═════ Given data
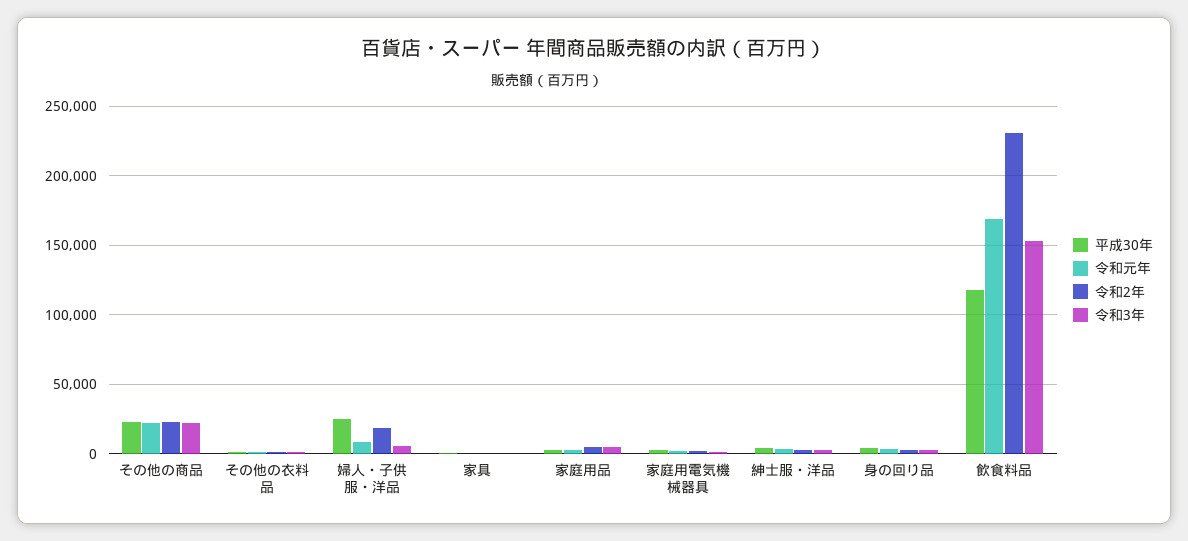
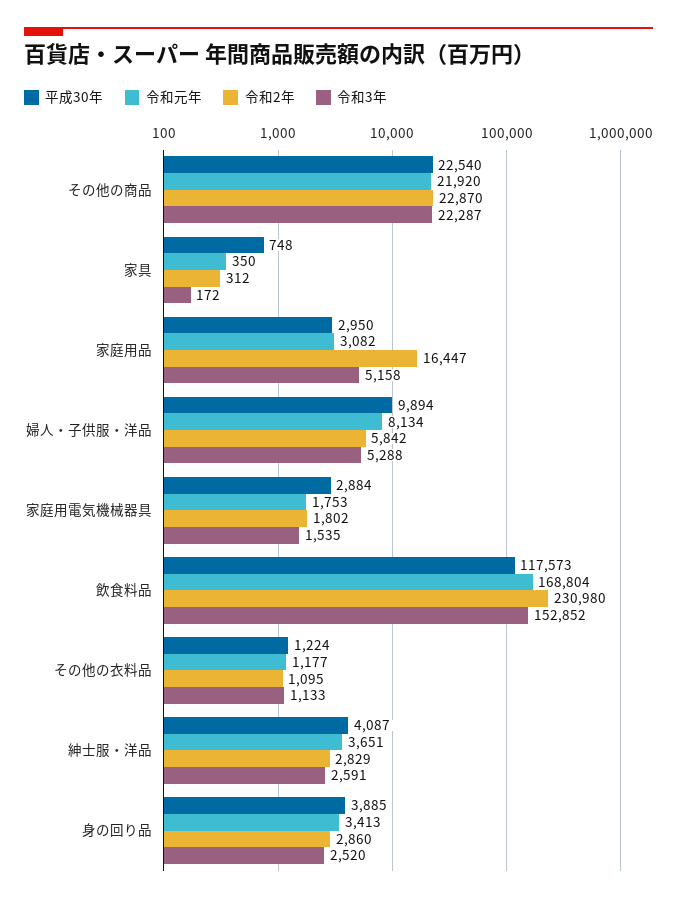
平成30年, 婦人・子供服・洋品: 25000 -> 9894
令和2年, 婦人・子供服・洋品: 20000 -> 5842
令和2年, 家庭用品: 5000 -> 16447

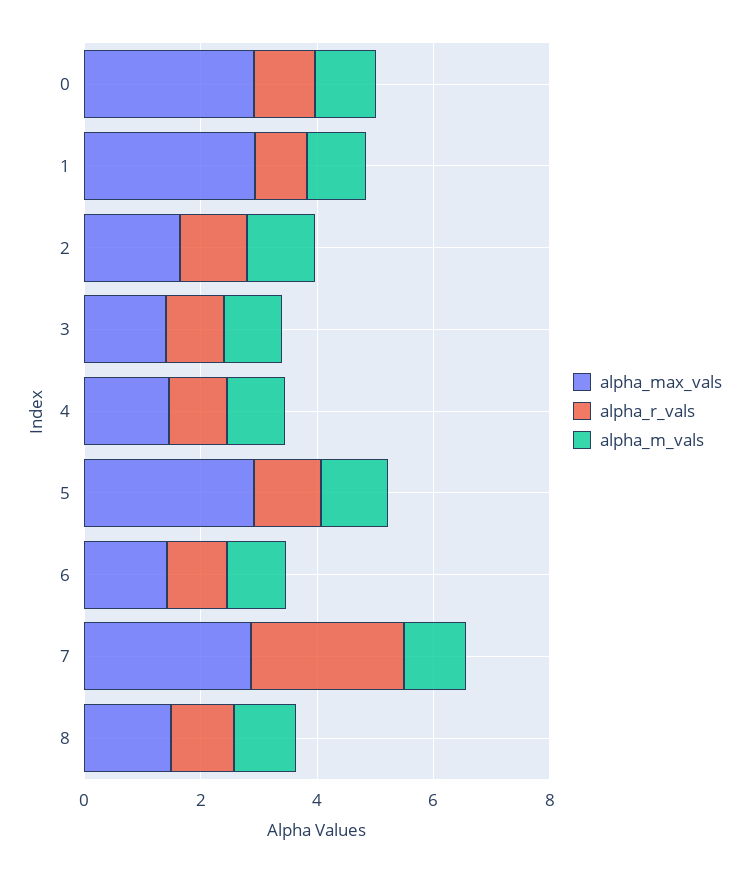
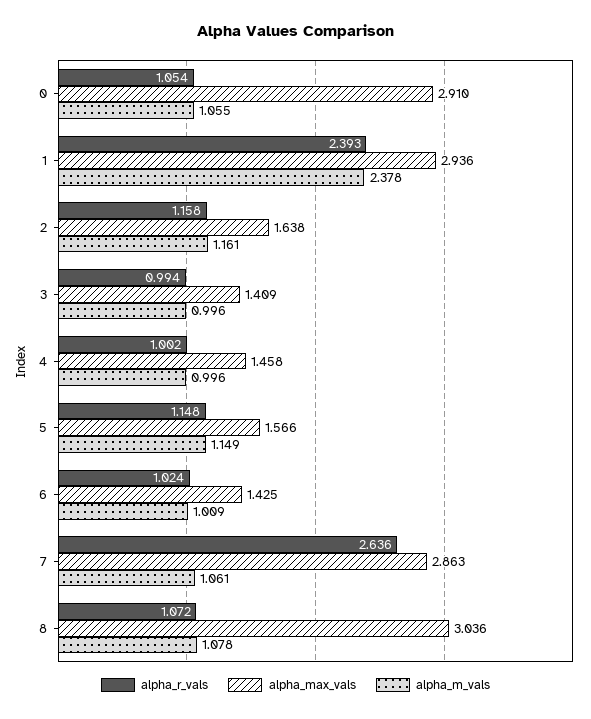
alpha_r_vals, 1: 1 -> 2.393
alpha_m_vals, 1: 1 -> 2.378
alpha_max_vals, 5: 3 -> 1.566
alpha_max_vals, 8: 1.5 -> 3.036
══════════
Exercise details = The answer must repeat every record exactly, with all pictures left out.

Exercise solution =
平成30年, 婦人・子供服・洋品: 25000 -> 9894
令和2年, 婦人・子供服・洋品: 20000 -> 5842
令和2年, 家庭用品: 5000 -> 16447

alpha_r_vals, 1: 1 -> 2.393
alpha_m_vals, 1: 1 -> 2.378
alpha_max_vals, 5: 3 -> 1.566
alpha_max_vals, 8: 1.5 -> 3.036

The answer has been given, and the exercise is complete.